Page extract:
☆ ☆ ☆ ☆ ☆
Remembering Elizabeth II
As we mark 100 years since the birth of Elizabeth II, here is a short piece about the monarch’s life and legacy from historian, author and broadcaster Professor Kate Williams.
“I declare before you all that my whole life whether it be long or short shall be devoted to your service”, said the future Elizabeth II on her 21st birthday in 1947. Her final significant message to the nation, delivered during her Platinum Jubilee address in May 2022, was to restate that she was ‘your servant’.
The longest-reigning monarch in our history and very nearly the longest-reigning monarch in the world, Elizabeth II was respected and admired across the globe, an icon of service and leadership – yet she was the little girl who was never meant to be queen.
Elizabeth, born on 21 April 1926, came into the world only eight years after the devastating horrors of the First World War, in the age of the 1920s, with penicillin yet to be discovered and not all women in possession of the vote.
☆ ☆ ☆ ☆ ☆
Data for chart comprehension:
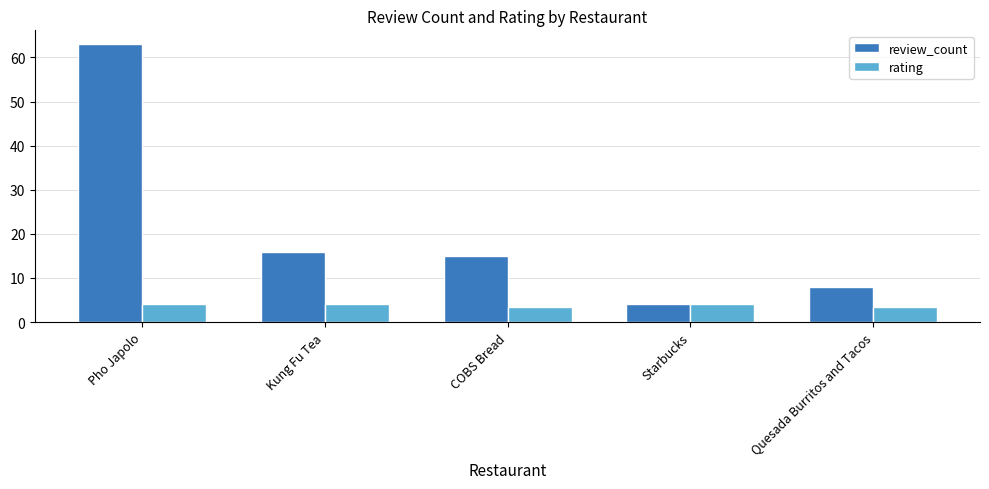

Which series changed the most between Kung Fu Tea and COBS Bread?

review_count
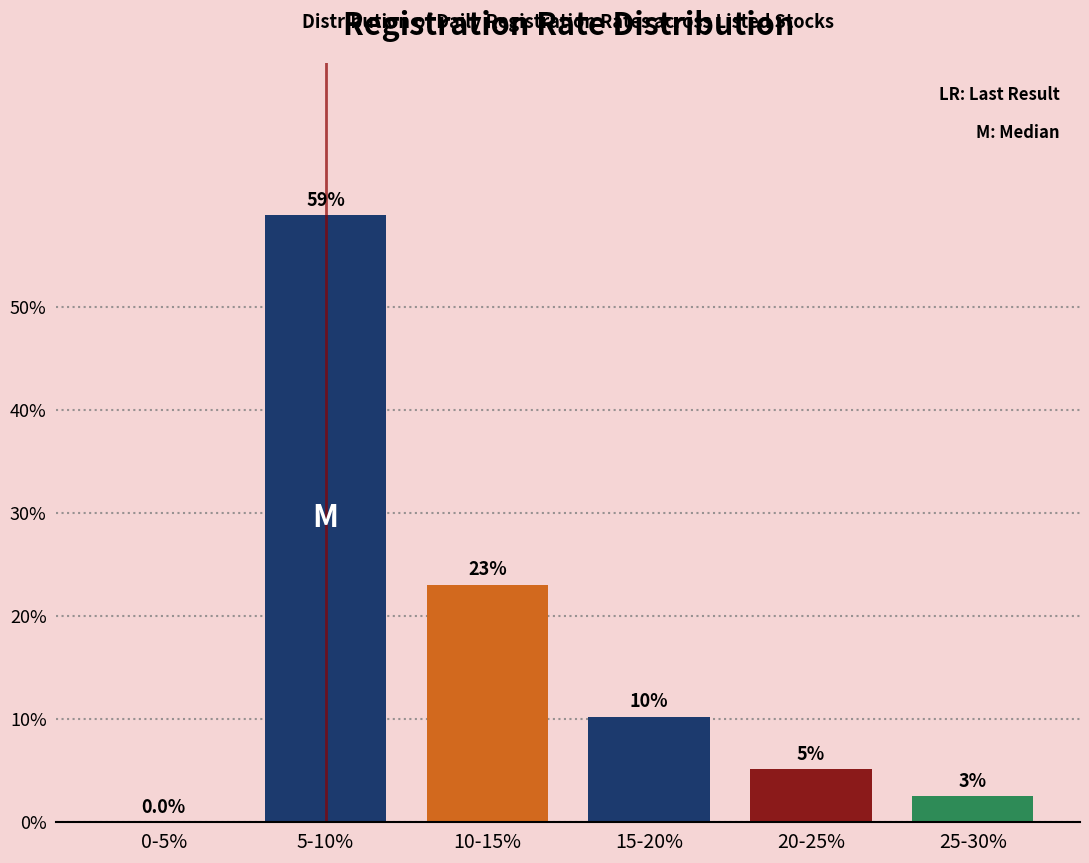

At which label does the data first exceed 10?

5-10%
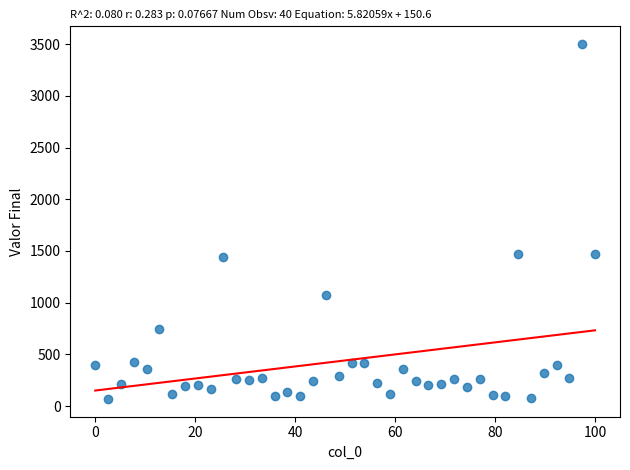

What is the range of Y values (max minus min)?

3431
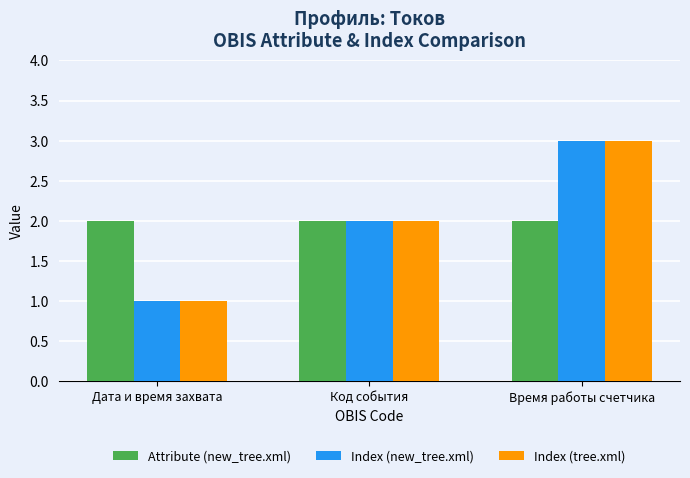

Does the chart contain any negative values?

No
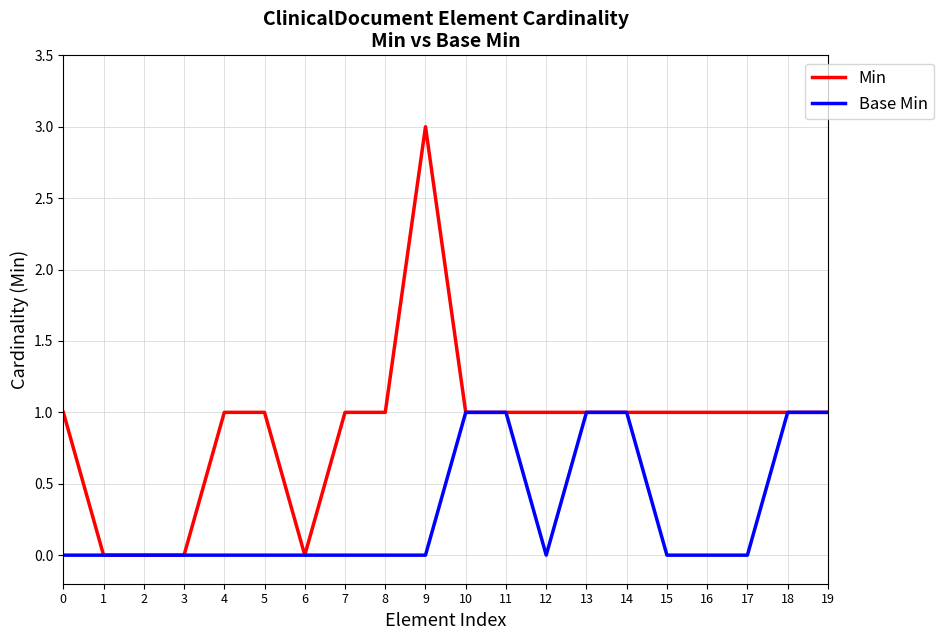

Which series has the widest spread of values?

Min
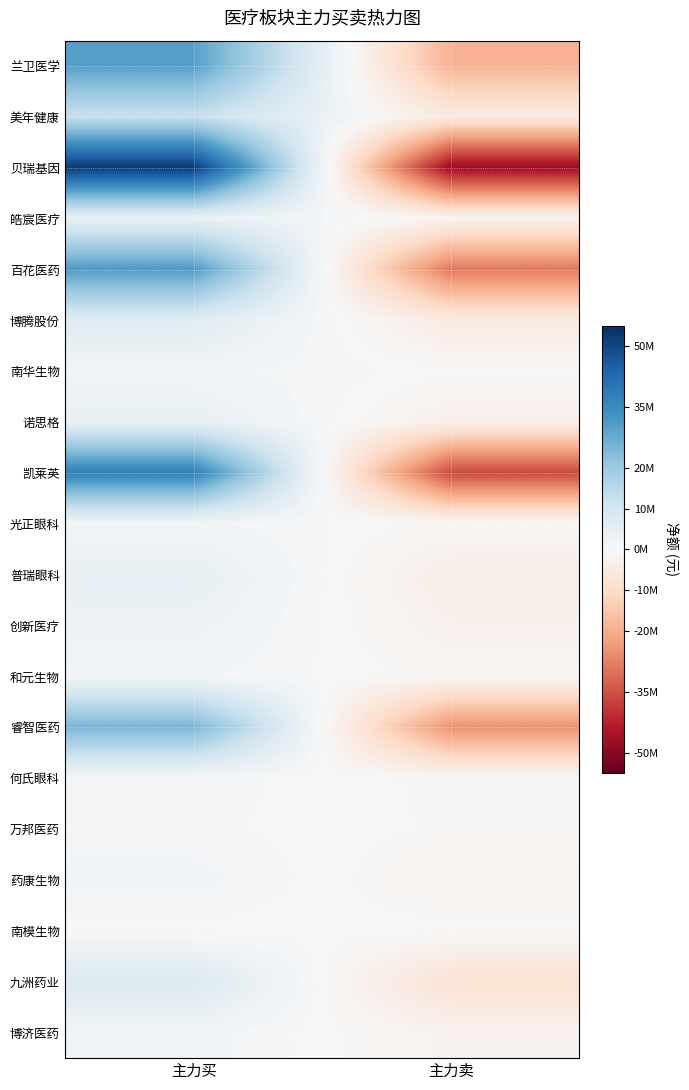

Which series has the widest spread of values?

贝瑞基因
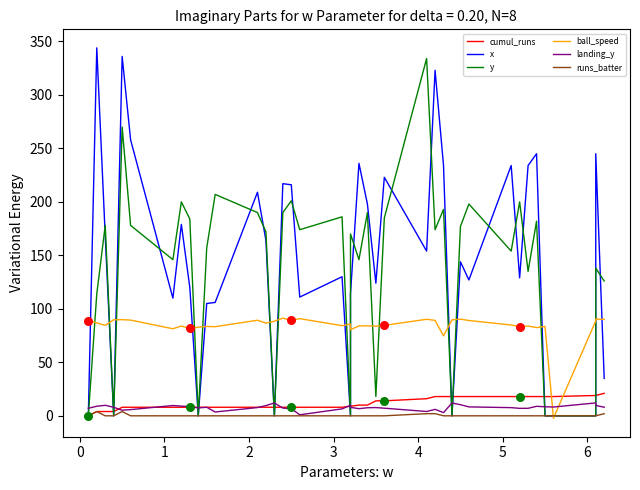

Is the value of x at 15 greater than the value of ball_speed at 4?

Yes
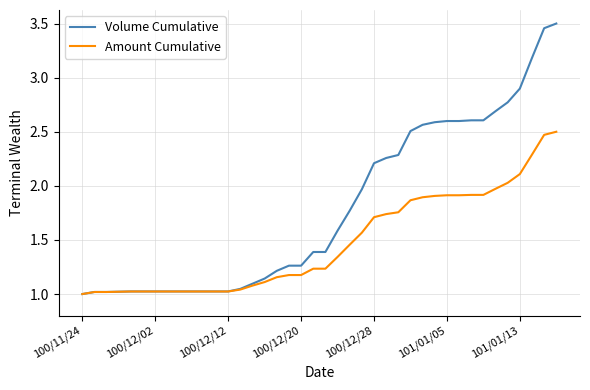

List the series in order of their overall mean, highest first.

Volume Cumulative, Amount Cumulative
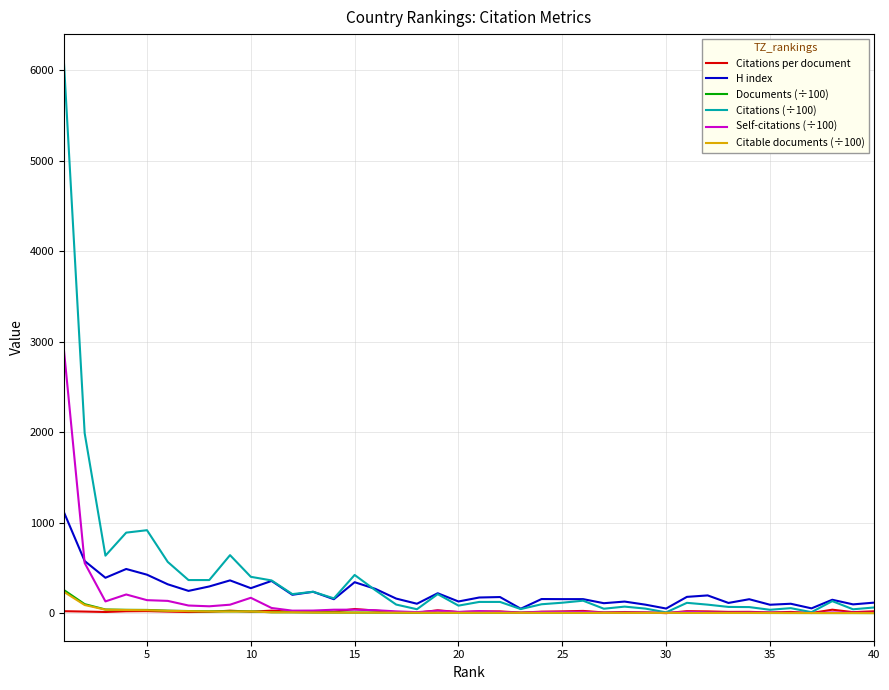

What is the greatest value displayed?

6094.4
☆ ☆ ☆ ☆ ☆
Please condense the paragraph of the Elizabeth II piece that begins "Elizabeth, born on 21 April 1926" into a single shorter sentence that keeps its main facts. Rely solely on the Elizabeth II piece.

Written solution: Elizabeth was born on 21 April 1926, eight years after the First World War, in a 1920s world where penicillin was still undiscovered and not all women had the vote.